TO BE DONE >>
Present every line of the records below as a Markdown table with the columns Row and Line. Number the rows in order, and leave out the blank lines.

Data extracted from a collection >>
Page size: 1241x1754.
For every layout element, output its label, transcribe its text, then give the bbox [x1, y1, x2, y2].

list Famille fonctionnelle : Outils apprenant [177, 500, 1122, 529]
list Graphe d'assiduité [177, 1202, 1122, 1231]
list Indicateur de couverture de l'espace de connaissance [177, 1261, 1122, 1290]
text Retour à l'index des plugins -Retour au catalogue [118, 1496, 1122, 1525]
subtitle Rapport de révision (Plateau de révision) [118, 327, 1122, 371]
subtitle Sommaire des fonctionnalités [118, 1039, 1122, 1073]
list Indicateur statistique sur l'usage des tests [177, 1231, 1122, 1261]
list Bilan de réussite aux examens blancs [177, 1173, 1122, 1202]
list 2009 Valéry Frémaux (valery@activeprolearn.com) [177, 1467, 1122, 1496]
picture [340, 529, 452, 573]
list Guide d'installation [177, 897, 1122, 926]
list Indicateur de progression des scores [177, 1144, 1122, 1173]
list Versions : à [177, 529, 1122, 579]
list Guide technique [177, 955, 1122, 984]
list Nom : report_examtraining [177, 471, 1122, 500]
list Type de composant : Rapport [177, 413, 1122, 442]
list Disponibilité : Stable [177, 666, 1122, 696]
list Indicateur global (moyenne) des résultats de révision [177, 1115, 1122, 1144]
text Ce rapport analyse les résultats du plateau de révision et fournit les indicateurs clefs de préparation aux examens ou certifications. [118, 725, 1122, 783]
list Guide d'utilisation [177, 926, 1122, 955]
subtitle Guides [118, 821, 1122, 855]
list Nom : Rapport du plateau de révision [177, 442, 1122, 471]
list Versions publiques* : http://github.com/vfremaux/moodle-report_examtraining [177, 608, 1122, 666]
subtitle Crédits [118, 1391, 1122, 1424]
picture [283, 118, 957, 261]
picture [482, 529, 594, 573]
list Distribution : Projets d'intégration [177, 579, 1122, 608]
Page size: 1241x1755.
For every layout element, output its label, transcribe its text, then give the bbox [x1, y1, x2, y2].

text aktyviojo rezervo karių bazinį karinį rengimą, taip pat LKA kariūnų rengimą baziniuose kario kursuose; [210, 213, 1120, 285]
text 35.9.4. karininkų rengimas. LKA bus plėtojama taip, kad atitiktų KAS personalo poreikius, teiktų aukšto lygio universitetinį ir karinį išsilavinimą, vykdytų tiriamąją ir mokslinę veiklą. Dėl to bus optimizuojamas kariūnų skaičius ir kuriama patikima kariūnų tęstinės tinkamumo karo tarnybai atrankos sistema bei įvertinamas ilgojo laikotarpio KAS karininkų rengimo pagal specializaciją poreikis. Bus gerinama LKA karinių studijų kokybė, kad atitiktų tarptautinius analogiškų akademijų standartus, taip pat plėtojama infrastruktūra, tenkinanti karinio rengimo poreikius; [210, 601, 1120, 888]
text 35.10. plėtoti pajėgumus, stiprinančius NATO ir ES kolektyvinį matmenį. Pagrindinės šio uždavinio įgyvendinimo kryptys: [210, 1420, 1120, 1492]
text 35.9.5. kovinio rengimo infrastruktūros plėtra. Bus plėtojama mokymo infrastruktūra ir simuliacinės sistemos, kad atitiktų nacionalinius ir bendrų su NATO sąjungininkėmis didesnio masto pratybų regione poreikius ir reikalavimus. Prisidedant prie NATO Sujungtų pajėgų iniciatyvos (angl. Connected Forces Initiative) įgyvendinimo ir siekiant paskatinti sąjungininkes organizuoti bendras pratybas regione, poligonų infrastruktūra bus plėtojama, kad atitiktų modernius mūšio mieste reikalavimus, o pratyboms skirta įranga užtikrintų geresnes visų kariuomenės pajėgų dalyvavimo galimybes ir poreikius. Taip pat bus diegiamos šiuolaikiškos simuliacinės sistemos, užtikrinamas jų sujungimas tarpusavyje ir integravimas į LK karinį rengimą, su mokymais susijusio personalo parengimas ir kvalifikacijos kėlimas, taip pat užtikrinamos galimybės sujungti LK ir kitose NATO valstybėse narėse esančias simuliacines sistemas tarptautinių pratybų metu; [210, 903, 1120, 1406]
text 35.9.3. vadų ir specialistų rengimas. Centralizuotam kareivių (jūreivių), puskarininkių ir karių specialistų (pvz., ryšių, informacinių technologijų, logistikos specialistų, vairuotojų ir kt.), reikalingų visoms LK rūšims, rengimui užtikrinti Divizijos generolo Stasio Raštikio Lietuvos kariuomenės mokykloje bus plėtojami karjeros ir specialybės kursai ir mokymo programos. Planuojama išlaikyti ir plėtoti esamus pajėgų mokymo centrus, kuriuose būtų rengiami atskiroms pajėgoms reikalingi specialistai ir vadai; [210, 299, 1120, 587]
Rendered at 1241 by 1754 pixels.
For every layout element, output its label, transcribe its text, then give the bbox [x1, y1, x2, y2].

FINAL ANSWER >>
| Row | Line |
|---|---|
| 1 | Page size: 1241x1754. |
| 2 | For every layout element, output its label, transcribe its text, then give the bbox [x1, y1, x2, y2]. |
| 3 | list Famille fonctionnelle : Outils apprenant [177, 500, 1122, 529] |
| 4 | list Graphe d'assiduité [177, 1202, 1122, 1231] |
| 5 | list Indicateur de couverture de l'espace de connaissance [177, 1261, 1122, 1290] |
| 6 | text Retour à l'index des plugins -Retour au catalogue [118, 1496, 1122, 1525] |
| 7 | subtitle Rapport de révision (Plateau de révision) [118, 327, 1122, 371] |
| 8 | subtitle Sommaire des fonctionnalités [118, 1039, 1122, 1073] |
| 9 | list Indicateur statistique sur l'usage des tests [177, 1231, 1122, 1261] |
| 10 | list Bilan de réussite aux examens blancs [177, 1173, 1122, 1202] |
| 11 | list 2009 Valéry Frémaux (valery@activeprolearn.com) [177, 1467, 1122, 1496] |
| 12 | picture [340, 529, 452, 573] |
| 13 | list Guide d'installation [177, 897, 1122, 926] |
| 14 | list Indicateur de progression des scores [177, 1144, 1122, 1173] |
| 15 | list Versions : à [177, 529, 1122, 579] |
| 16 | list Guide technique [177, 955, 1122, 984] |
| 17 | list Nom : report_examtraining [177, 471, 1122, 500] |
| 18 | list Type de composant : Rapport [177, 413, 1122, 442] |
| 19 | list Disponibilité : Stable [177, 666, 1122, 696] |
| 20 | list Indicateur global (moyenne) des résultats de révision [177, 1115, 1122, 1144] |
| 21 | text Ce rapport analyse les résultats du plateau de révision et fournit les indicateurs clefs de préparation aux examens ou certifications. [118, 725, 1122, 783] |
| 22 | list Guide d'utilisation [177, 926, 1122, 955] |
| 23 | subtitle Guides [118, 821, 1122, 855] |
| 24 | list Nom : Rapport du plateau de révision [177, 442, 1122, 471] |
| 25 | list Versions publiques* : http://github.com/vfremaux/moodle-report_examtraining [177, 608, 1122, 666] |
| 26 | subtitle Crédits [118, 1391, 1122, 1424] |
| 27 | picture [283, 118, 957, 261] |
| 28 | picture [482, 529, 594, 573] |
| 29 | list Distribution : Projets d'intégration [177, 579, 1122, 608] |
| 30 | Page size: 1241x1755. |
| 31 | For every layout element, output its label, transcribe its text, then give the bbox [x1, y1, x2, y2]. |
| 32 | text aktyviojo rezervo karių bazinį karinį rengimą, taip pat LKA kariūnų rengimą baziniuose kario kursuose; [210, 213, 1120, 285] |
| 33 | text 35.9.4. karininkų rengimas. LKA bus plėtojama taip, kad atitiktų KAS personalo poreikius, teiktų aukšto lygio universitetinį ir karinį išsilavinimą, vykdytų tiriamąją ir mokslinę veiklą. Dėl to bus optimizuojamas kariūnų skaičius ir kuriama patikima kariūnų tęstinės tinkamumo karo tarnybai atrankos sistema bei įvertinamas ilgojo laikotarpio KAS karininkų rengimo pagal specializaciją poreikis. Bus gerinama LKA karinių studijų kokybė, kad atitiktų tarptautinius analogiškų akademijų standartus, taip pat plėtojama infrastruktūra, tenkinanti karinio rengimo poreikius; [210, 601, 1120, 888] |
| 34 | text 35.10. plėtoti pajėgumus, stiprinančius NATO ir ES kolektyvinį matmenį. Pagrindinės šio uždavinio įgyvendinimo kryptys: [210, 1420, 1120, 1492] |
| 35 | text 35.9.5. kovinio rengimo infrastruktūros plėtra. Bus plėtojama mokymo infrastruktūra ir simuliacinės sistemos, kad atitiktų nacionalinius ir bendrų su NATO sąjungininkėmis didesnio masto pratybų regione poreikius ir reikalavimus. Prisidedant prie NATO Sujungtų pajėgų iniciatyvos (angl. Connected Forces Initiative) įgyvendinimo ir siekiant paskatinti sąjungininkes organizuoti bendras pratybas regione, poligonų infrastruktūra bus plėtojama, kad atitiktų modernius mūšio mieste reikalavimus, o pratyboms skirta įranga užtikrintų geresnes visų kariuomenės pajėgų dalyvavimo galimybes ir poreikius. Taip pat bus diegiamos šiuolaikiškos simuliacinės sistemos, užtikrinamas jų sujungimas tarpusavyje ir integravimas į LK karinį rengimą, su mokymais susijusio personalo parengimas ir kvalifikacijos kėlimas, taip pat užtikrinamos galimybės sujungti LK ir kitose NATO valstybėse narėse esančias simuliacines sistemas tarptautinių pratybų metu; [210, 903, 1120, 1406] |
| 36 | text 35.9.3. vadų ir specialistų rengimas. Centralizuotam kareivių (jūreivių), puskarininkių ir karių specialistų (pvz., ryšių, informacinių technologijų, logistikos specialistų, vairuotojų ir kt.), reikalingų visoms LK rūšims, rengimui užtikrinti Divizijos generolo Stasio Raštikio Lietuvos kariuomenės mokykloje bus plėtojami karjeros ir specialybės kursai ir mokymo programos. Planuojama išlaikyti ir plėtoti esamus pajėgų mokymo centrus, kuriuose būtų rengiami atskiroms pajėgoms reikalingi specialistai ir vadai; [210, 299, 1120, 587] |
| 37 | Rendered at 1241 by 1754 pixels. |
| 38 | For every layout element, output its label, transcribe its text, then give the bbox [x1, y1, x2, y2]. |